Request: In the entries below, some lines contain "Ukraine"; work out how many and answer with the figure only.

################

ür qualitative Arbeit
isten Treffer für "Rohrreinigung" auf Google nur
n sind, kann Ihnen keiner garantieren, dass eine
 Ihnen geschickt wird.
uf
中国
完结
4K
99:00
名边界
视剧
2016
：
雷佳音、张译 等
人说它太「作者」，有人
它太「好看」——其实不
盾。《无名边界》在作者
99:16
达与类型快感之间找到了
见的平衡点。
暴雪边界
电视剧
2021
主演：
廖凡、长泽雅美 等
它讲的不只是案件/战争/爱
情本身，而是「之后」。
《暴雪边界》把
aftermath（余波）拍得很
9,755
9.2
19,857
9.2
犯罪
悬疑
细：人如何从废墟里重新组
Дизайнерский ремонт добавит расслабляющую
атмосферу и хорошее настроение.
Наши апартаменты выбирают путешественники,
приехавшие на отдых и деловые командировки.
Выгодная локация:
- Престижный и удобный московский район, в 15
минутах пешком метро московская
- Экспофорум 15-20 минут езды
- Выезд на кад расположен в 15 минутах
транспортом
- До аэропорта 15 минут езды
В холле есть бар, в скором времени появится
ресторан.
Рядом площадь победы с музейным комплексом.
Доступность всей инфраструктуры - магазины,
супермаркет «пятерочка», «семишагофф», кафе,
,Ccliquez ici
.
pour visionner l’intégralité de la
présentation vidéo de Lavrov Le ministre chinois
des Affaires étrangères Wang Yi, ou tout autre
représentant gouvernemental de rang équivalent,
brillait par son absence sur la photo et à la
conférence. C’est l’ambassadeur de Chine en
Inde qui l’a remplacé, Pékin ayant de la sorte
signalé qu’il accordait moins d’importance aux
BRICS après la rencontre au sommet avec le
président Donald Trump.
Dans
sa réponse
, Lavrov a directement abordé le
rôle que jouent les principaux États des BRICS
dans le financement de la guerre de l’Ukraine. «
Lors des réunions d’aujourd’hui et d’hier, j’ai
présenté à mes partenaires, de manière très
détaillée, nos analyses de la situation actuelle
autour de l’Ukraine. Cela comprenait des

################

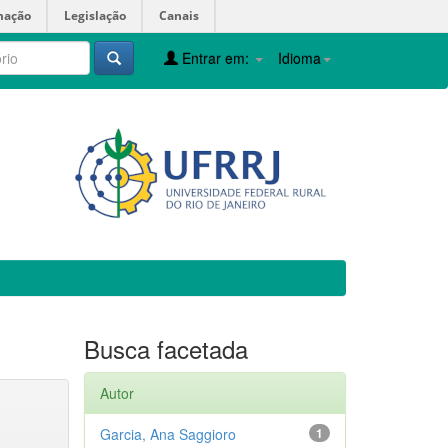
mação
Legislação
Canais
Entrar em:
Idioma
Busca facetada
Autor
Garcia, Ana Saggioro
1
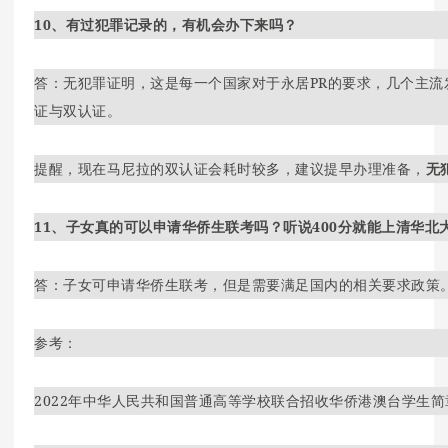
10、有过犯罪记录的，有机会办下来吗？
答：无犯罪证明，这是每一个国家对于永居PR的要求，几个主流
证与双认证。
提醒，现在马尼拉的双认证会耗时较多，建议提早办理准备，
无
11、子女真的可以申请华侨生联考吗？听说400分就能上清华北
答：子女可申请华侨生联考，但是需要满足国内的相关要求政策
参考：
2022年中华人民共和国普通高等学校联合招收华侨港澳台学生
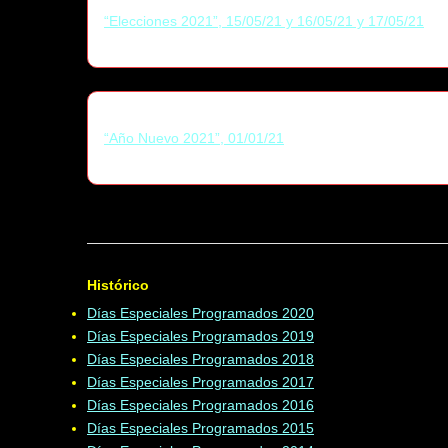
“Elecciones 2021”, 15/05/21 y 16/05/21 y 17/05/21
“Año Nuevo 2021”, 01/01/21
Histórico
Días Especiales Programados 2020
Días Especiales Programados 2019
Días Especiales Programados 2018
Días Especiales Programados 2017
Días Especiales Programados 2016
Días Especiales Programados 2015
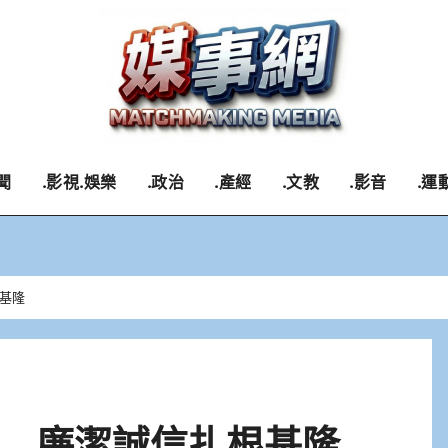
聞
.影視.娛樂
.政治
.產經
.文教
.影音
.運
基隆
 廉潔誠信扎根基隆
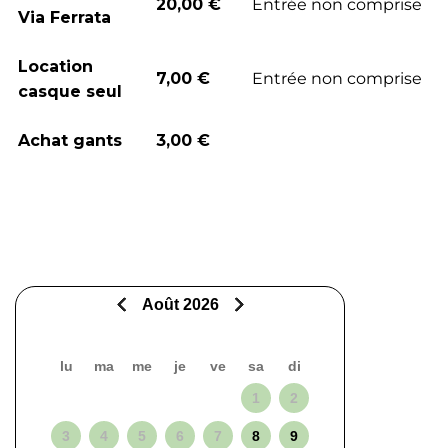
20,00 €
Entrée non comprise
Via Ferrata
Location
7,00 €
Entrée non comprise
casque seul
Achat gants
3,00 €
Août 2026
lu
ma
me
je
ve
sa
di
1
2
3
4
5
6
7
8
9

################

Task output: 2